Last week the Navy lost four of its 13 unmanned underwater vehicles during a mine-hunting exercise at the mouth of the Chesapeake Bay. After fruitless days of searching for them from boats and planes, the Navy has turned to dolphins and sea lions to aid in the hunt for the 5-ft.-long, 80-lb., sonar-outfitted submersibles. "Go Flipper!" the Fredericksburg Free Lance-Star newspaper editorialized. In fact, a dolphin did recover one of the vehicles before the Navy abandoned the search Monday.

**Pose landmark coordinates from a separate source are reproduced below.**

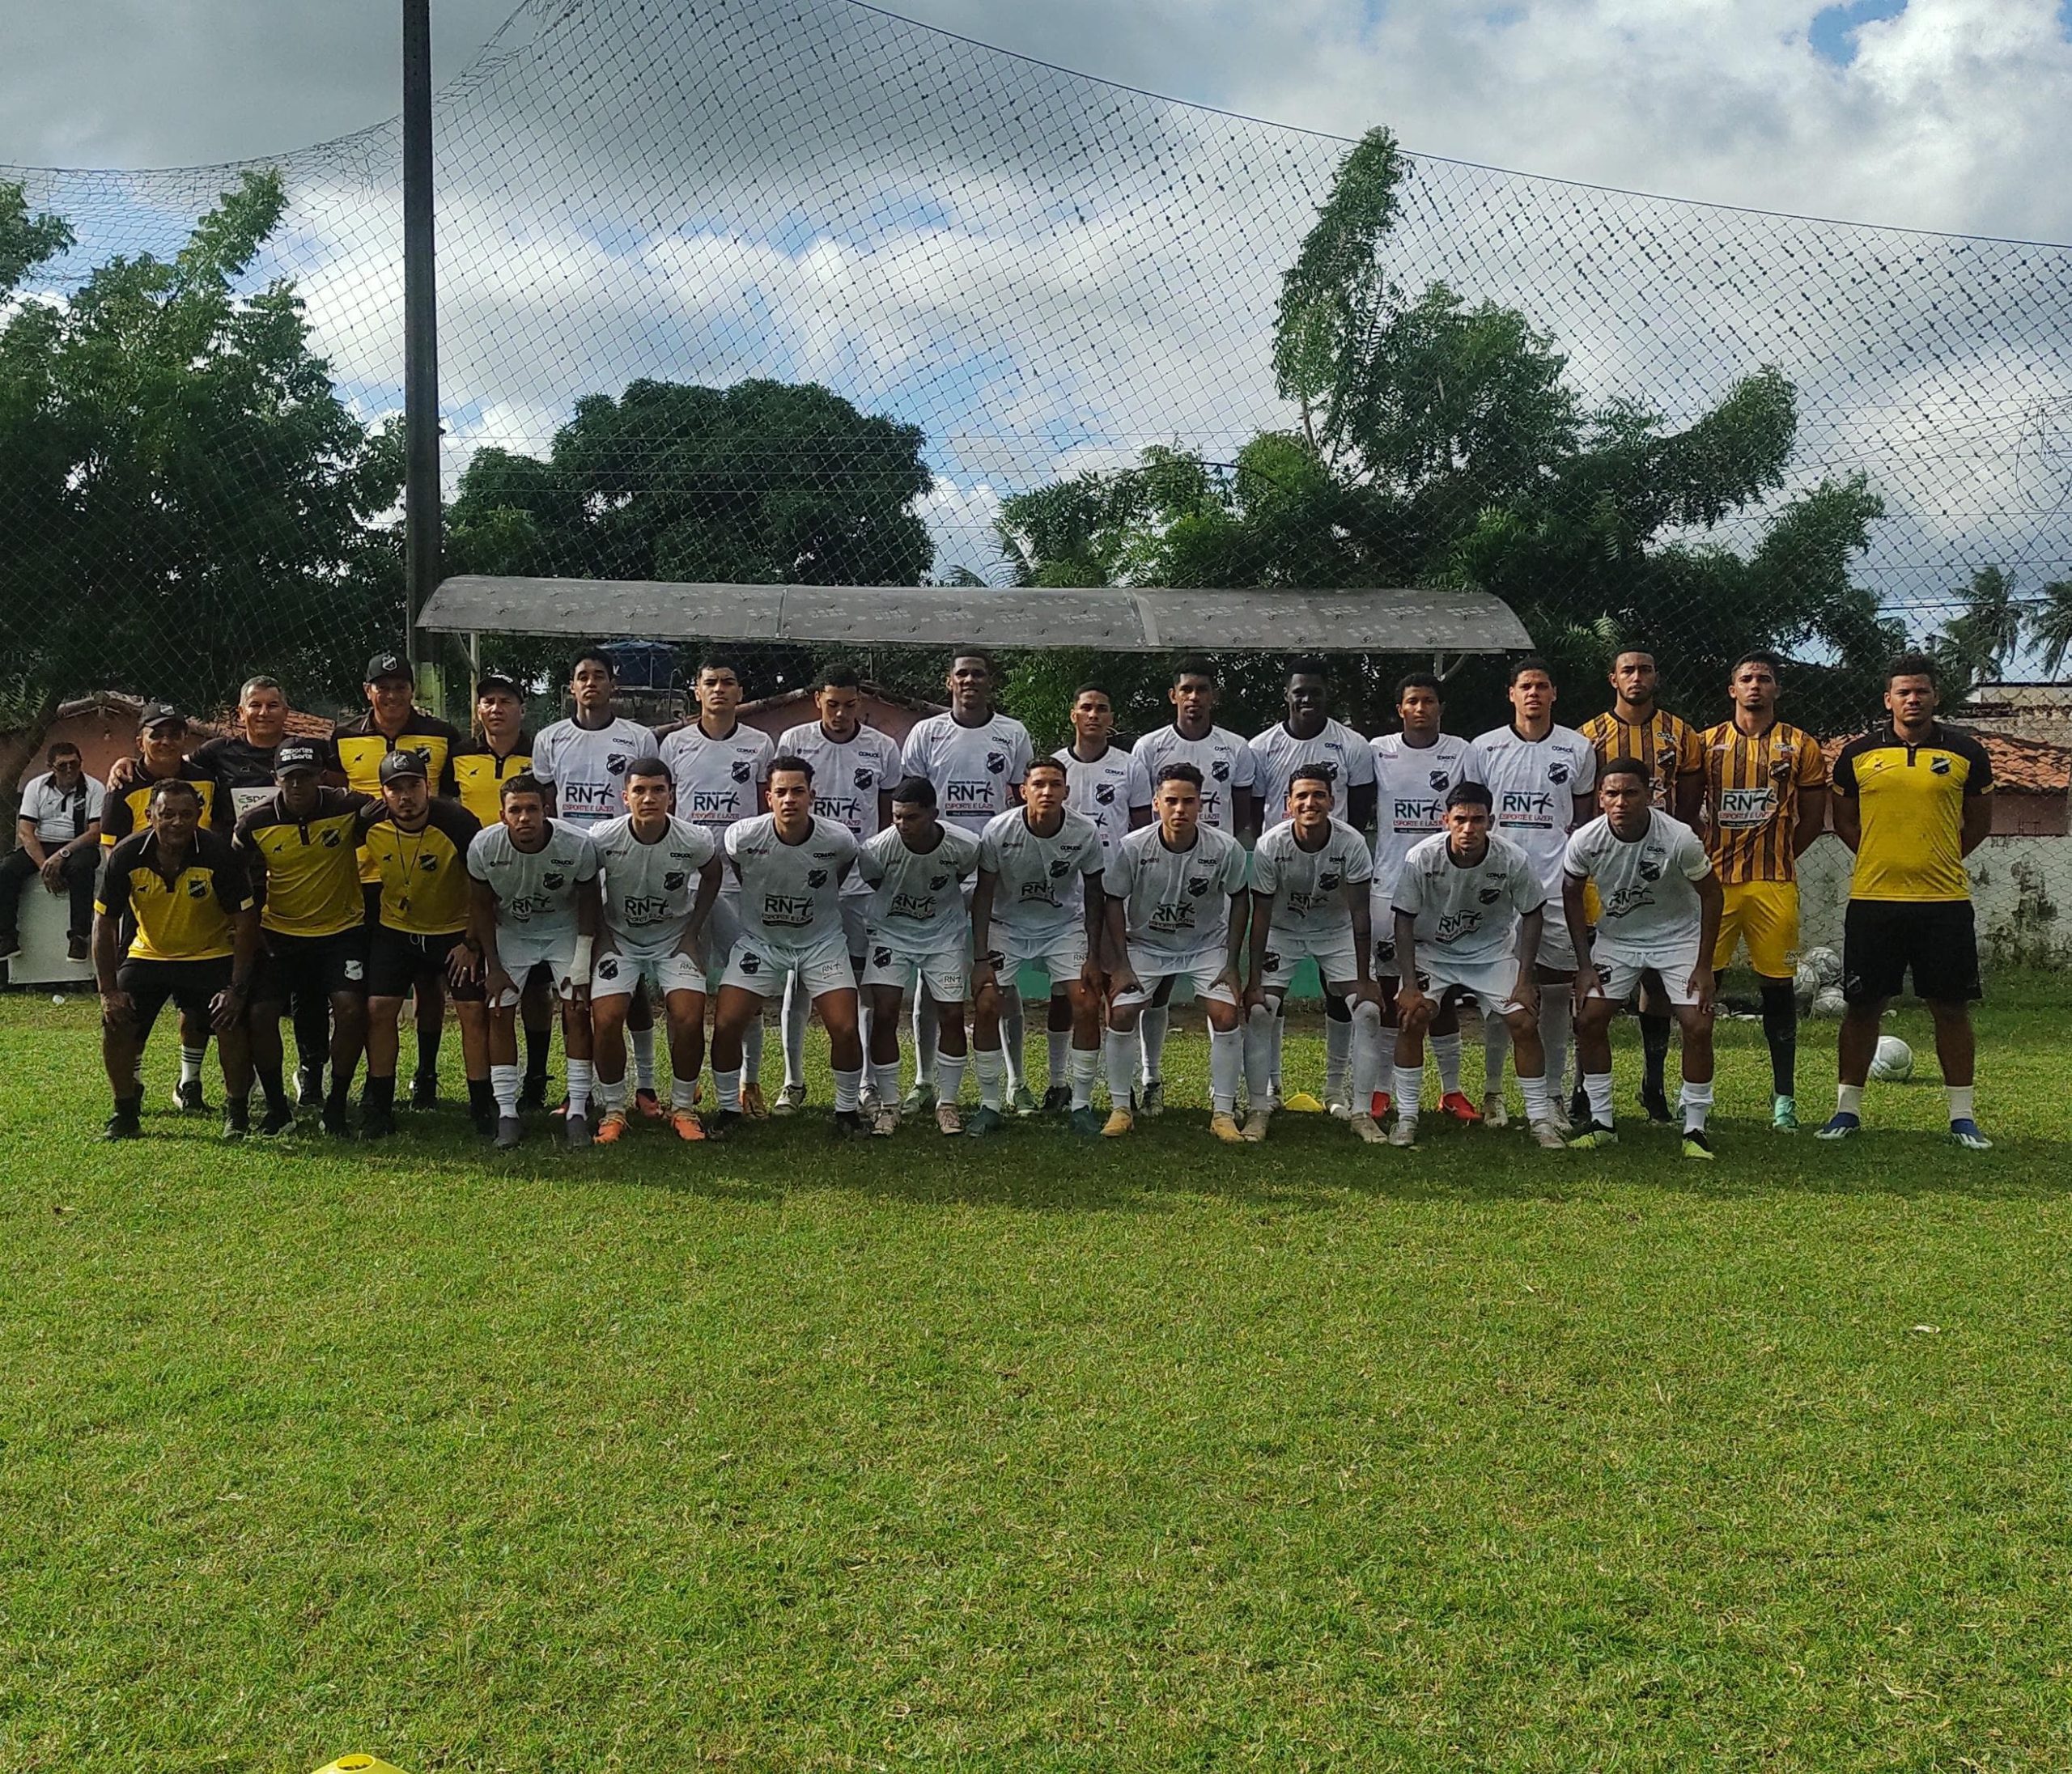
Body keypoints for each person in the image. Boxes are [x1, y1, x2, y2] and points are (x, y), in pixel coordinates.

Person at [1819, 654, 1994, 1149]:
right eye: (1903, 692)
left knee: (1951, 1008)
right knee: (1862, 1006)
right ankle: (1846, 1111)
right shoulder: (1857, 754)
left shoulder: (1967, 752)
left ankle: (1962, 1118)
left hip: (1944, 902)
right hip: (1874, 900)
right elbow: (1845, 822)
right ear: (1888, 700)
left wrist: (1936, 859)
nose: (1912, 699)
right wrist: (1884, 857)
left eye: (1921, 691)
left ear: (1935, 697)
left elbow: (1979, 824)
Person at [1560, 758, 1724, 1158]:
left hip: (1677, 939)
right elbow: (1570, 894)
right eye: (1612, 794)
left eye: (1631, 793)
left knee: (1697, 1025)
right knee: (1589, 1019)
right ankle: (1602, 1122)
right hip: (1618, 939)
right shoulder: (1586, 839)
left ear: (1650, 796)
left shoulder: (1679, 838)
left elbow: (1712, 894)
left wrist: (1704, 965)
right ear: (1600, 798)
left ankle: (1695, 1128)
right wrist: (1584, 966)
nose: (1621, 802)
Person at [1390, 783, 1563, 1150]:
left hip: (1490, 954)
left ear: (1491, 822)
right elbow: (1403, 919)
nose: (1469, 828)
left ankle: (1540, 1120)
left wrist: (1524, 980)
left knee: (1524, 1020)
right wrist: (1409, 984)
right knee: (1412, 1017)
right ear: (1446, 821)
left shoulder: (1512, 859)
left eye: (1478, 820)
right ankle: (1406, 1117)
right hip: (1434, 953)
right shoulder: (1421, 858)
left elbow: (1533, 914)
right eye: (1461, 820)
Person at [898, 651, 1034, 1112]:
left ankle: (1017, 1081)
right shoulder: (926, 733)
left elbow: (1021, 802)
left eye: (978, 674)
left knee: (1001, 979)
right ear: (949, 682)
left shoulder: (1013, 733)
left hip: (994, 870)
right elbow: (911, 802)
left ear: (989, 681)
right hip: (936, 868)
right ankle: (923, 1080)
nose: (970, 680)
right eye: (962, 674)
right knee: (929, 976)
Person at [705, 756, 867, 1139]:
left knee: (845, 1027)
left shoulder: (838, 839)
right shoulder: (743, 837)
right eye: (781, 792)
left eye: (798, 791)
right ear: (768, 797)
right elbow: (740, 870)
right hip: (761, 943)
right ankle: (729, 1110)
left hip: (821, 942)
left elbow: (839, 872)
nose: (789, 799)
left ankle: (847, 1111)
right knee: (726, 1023)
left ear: (812, 796)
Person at [1701, 651, 1828, 1132]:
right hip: (1715, 887)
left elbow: (1812, 818)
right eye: (1747, 679)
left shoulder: (1800, 745)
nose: (1755, 685)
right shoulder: (1705, 744)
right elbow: (1688, 807)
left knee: (1779, 988)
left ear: (1777, 689)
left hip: (1774, 886)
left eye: (1765, 679)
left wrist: (1780, 856)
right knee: (1703, 987)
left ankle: (1784, 1100)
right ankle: (1698, 1097)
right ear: (1732, 689)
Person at [1578, 646, 1706, 1123]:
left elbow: (1689, 801)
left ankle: (1654, 1085)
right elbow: (1582, 798)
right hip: (1609, 865)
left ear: (1656, 677)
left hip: (1664, 863)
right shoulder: (1588, 735)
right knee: (1596, 988)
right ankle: (1584, 1093)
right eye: (1628, 670)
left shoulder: (1682, 734)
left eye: (1645, 669)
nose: (1637, 677)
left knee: (1659, 982)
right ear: (1613, 679)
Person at [535, 648, 665, 1118]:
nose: (590, 683)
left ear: (614, 684)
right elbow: (548, 805)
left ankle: (646, 1087)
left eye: (599, 676)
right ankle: (581, 1087)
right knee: (580, 984)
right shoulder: (550, 739)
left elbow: (648, 796)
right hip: (573, 871)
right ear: (571, 686)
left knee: (632, 985)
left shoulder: (639, 737)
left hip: (624, 865)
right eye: (582, 676)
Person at [332, 652, 465, 1110]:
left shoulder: (442, 734)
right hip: (367, 876)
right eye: (382, 687)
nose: (391, 695)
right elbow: (333, 799)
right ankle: (374, 1083)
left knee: (430, 985)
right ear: (367, 691)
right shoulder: (344, 736)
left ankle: (426, 1074)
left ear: (413, 690)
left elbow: (452, 798)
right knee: (375, 991)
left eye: (400, 686)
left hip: (427, 873)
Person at [93, 778, 258, 1142]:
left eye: (186, 814)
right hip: (149, 952)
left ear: (199, 814)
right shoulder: (126, 854)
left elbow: (246, 922)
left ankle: (237, 1114)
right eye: (167, 814)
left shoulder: (218, 855)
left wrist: (237, 989)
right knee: (115, 1021)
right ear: (150, 815)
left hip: (210, 953)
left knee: (230, 1020)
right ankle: (125, 1114)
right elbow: (103, 923)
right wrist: (108, 992)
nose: (177, 822)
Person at [1127, 656, 1257, 1114]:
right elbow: (1141, 814)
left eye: (1202, 689)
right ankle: (1150, 1078)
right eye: (1187, 689)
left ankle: (1225, 1098)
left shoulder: (1236, 748)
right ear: (1174, 696)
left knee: (1220, 999)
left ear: (1213, 696)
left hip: (1211, 875)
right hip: (1161, 874)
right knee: (1155, 990)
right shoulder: (1148, 747)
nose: (1194, 697)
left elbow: (1244, 813)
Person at [1248, 658, 1378, 1118]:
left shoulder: (1352, 745)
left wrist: (1331, 854)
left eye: (1315, 691)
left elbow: (1360, 806)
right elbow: (1254, 809)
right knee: (1265, 1004)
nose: (1307, 699)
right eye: (1298, 691)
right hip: (1282, 899)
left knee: (1349, 1001)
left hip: (1332, 906)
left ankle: (1338, 1091)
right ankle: (1268, 1090)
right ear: (1287, 695)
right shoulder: (1261, 747)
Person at [1474, 658, 1597, 1130]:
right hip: (1498, 887)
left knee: (1556, 992)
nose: (1533, 694)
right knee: (1500, 994)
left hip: (1553, 888)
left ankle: (1552, 1096)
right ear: (1512, 694)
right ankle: (1493, 1093)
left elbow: (1582, 820)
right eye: (1525, 686)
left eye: (1542, 686)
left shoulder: (1577, 748)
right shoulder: (1484, 748)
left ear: (1553, 694)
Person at [1100, 763, 1251, 1143]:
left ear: (1201, 804)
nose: (1180, 809)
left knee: (1226, 1013)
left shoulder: (1225, 848)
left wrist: (1232, 963)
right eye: (1171, 801)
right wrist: (1121, 964)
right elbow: (1113, 900)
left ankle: (1223, 1112)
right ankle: (1120, 1109)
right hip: (1147, 945)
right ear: (1156, 803)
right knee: (1121, 1012)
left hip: (1205, 946)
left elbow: (1240, 899)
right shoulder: (1133, 847)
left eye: (1188, 801)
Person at [775, 666, 902, 1114]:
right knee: (797, 978)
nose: (841, 713)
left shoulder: (883, 748)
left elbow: (888, 818)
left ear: (860, 703)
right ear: (818, 701)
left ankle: (866, 1083)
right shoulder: (794, 741)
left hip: (860, 884)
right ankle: (792, 1082)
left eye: (850, 705)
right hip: (805, 878)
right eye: (832, 704)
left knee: (863, 981)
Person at [229, 739, 369, 1138]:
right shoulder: (253, 822)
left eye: (305, 777)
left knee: (350, 1010)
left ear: (320, 776)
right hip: (280, 934)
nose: (297, 785)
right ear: (276, 778)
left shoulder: (347, 806)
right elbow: (233, 877)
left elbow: (392, 808)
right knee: (260, 1014)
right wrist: (246, 929)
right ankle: (277, 1109)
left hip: (342, 931)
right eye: (289, 777)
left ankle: (336, 1105)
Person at [659, 656, 776, 1114]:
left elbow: (766, 812)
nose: (720, 689)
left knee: (746, 986)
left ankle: (750, 1083)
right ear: (697, 690)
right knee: (682, 990)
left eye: (729, 682)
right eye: (711, 682)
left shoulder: (760, 744)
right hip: (686, 883)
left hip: (739, 884)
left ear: (740, 692)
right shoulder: (675, 744)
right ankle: (684, 1085)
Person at [1241, 766, 1383, 1144]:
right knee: (1260, 1011)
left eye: (1319, 795)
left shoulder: (1351, 843)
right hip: (1283, 932)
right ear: (1289, 804)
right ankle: (1258, 1108)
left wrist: (1365, 979)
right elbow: (1261, 915)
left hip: (1336, 932)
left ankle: (1361, 1111)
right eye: (1301, 796)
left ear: (1332, 801)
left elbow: (1360, 913)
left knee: (1368, 1011)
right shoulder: (1271, 845)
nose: (1310, 803)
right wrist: (1254, 981)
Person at [1367, 673, 1484, 1126]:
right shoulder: (1377, 751)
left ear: (1440, 707)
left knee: (1444, 992)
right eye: (1412, 700)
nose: (1421, 708)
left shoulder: (1462, 752)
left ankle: (1451, 1091)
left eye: (1429, 700)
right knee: (1390, 991)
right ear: (1400, 708)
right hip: (1389, 884)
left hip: (1445, 887)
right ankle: (1381, 1090)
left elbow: (1472, 808)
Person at [970, 756, 1107, 1137]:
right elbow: (983, 894)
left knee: (1086, 1003)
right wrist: (980, 957)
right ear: (1023, 791)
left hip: (1062, 927)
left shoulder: (1084, 832)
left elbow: (1094, 892)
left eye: (1055, 785)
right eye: (1039, 784)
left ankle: (1081, 1104)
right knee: (987, 1003)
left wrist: (1094, 955)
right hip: (1008, 927)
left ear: (1066, 791)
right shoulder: (999, 830)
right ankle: (989, 1105)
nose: (1047, 791)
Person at [588, 758, 722, 1144]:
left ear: (671, 796)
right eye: (640, 790)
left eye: (658, 790)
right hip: (620, 939)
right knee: (607, 1018)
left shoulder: (694, 838)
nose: (649, 798)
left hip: (673, 939)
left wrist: (692, 933)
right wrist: (602, 934)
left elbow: (713, 873)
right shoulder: (601, 838)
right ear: (625, 797)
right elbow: (584, 880)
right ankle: (614, 1109)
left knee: (688, 1016)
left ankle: (683, 1107)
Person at [100, 702, 223, 1112]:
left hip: (200, 901)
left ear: (185, 739)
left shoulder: (206, 778)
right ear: (141, 741)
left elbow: (219, 833)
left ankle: (189, 1082)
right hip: (145, 908)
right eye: (157, 734)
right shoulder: (123, 784)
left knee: (196, 1008)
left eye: (174, 733)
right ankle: (131, 1085)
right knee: (133, 1010)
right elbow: (112, 854)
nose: (166, 741)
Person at [467, 772, 602, 1149]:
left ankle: (578, 1109)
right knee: (499, 1009)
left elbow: (590, 900)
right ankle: (507, 1112)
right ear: (502, 815)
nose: (524, 817)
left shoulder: (577, 844)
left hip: (563, 928)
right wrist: (493, 966)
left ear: (546, 810)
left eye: (531, 809)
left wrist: (582, 959)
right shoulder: (483, 847)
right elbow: (481, 906)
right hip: (512, 931)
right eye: (515, 811)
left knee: (577, 1009)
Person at [359, 750, 491, 1132]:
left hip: (453, 932)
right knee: (379, 1009)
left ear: (427, 786)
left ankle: (482, 1105)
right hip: (396, 928)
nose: (406, 797)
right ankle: (379, 1103)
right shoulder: (367, 822)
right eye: (395, 788)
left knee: (472, 1012)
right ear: (382, 793)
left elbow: (484, 886)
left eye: (413, 786)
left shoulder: (457, 822)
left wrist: (472, 943)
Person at [856, 777, 983, 1137]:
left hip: (944, 936)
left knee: (952, 1014)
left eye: (911, 817)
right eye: (896, 816)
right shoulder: (876, 849)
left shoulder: (965, 845)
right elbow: (875, 881)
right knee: (884, 1013)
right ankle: (889, 1105)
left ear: (933, 814)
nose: (901, 824)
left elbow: (961, 876)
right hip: (891, 934)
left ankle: (948, 1104)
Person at [451, 671, 554, 1110]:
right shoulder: (458, 755)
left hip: (531, 876)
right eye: (488, 701)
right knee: (490, 989)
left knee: (537, 989)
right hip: (475, 875)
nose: (496, 709)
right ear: (478, 710)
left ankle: (536, 1076)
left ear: (522, 709)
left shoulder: (540, 756)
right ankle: (488, 1085)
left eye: (506, 701)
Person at [1045, 682, 1135, 1111]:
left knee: (1119, 989)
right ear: (1073, 715)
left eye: (1102, 708)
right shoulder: (1055, 767)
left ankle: (1125, 1084)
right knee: (1064, 994)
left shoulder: (1130, 766)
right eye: (1086, 708)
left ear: (1111, 718)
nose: (1094, 715)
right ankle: (1058, 1082)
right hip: (1064, 895)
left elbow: (1139, 830)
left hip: (1113, 891)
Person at [2, 741, 104, 965]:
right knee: (6, 869)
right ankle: (7, 937)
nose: (69, 770)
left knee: (82, 867)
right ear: (51, 767)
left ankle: (79, 937)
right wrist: (44, 867)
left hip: (78, 845)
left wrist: (62, 855)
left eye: (74, 764)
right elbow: (26, 832)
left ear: (81, 763)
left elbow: (95, 832)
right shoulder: (36, 787)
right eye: (62, 765)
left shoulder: (94, 788)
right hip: (42, 844)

Just as disconcerting is the Air Force's handling of a fuel leak under New Mexico's Kirtland Air Force Base. A 16-in. pipe had leaked jet fuel from 1950, shortly after a bulk-fuel-storage site opened on the base, until 1999, when the leak was discovered. Just like BP, the Air Force is minimizing the leak — it maintains that between 1 million and 2 million gal. flowed from the pipe during the half-century it oozed undetected. But state environmental officials say 8 million gal. may have escaped.

While the Air Force managed to stop that leak a decade ago, the escaped jet fuel is now floating a foot thick atop Albuquerque's water table 500 ft. beneath the ground. It is moving silently and unseen from the base into city limits. It has oozed underneath a park and is traveling toward the wells that supply the city's drinking water. As the scale of the contamination became clear, the state grew frustrated by what it saw as the Air Force's foot-dragging. So it shifted state responsibility for the cleanup from New Mexico's Groundwater Quality Bureau, which carries little clout with the Feds, to its Hazardous Waste Bureau, which carries out cleanups under federal guidance.

New Mexico officials estimated the cleanup could cost $100 million and have maintained that the Air Force's original plan to clean up the spill could take 56 years. Under state and congressional pressure, the service has agreed to speed up the process. "We are working to identify the best technology to clean up the contamination as quickly as possible," Air Force environmental chief Terry Yonkers pledged to lawmakers. But the Air Force, apparently channeling its inner BP, pledged only $15 million to accelerate the effort, at least for this year. And, also echoing the oil company, the Air Force's first mission is to figure out just how much fuel leaked. Of course there's one big difference: U.S. taxpayers will pay to clean up the Air Force leak.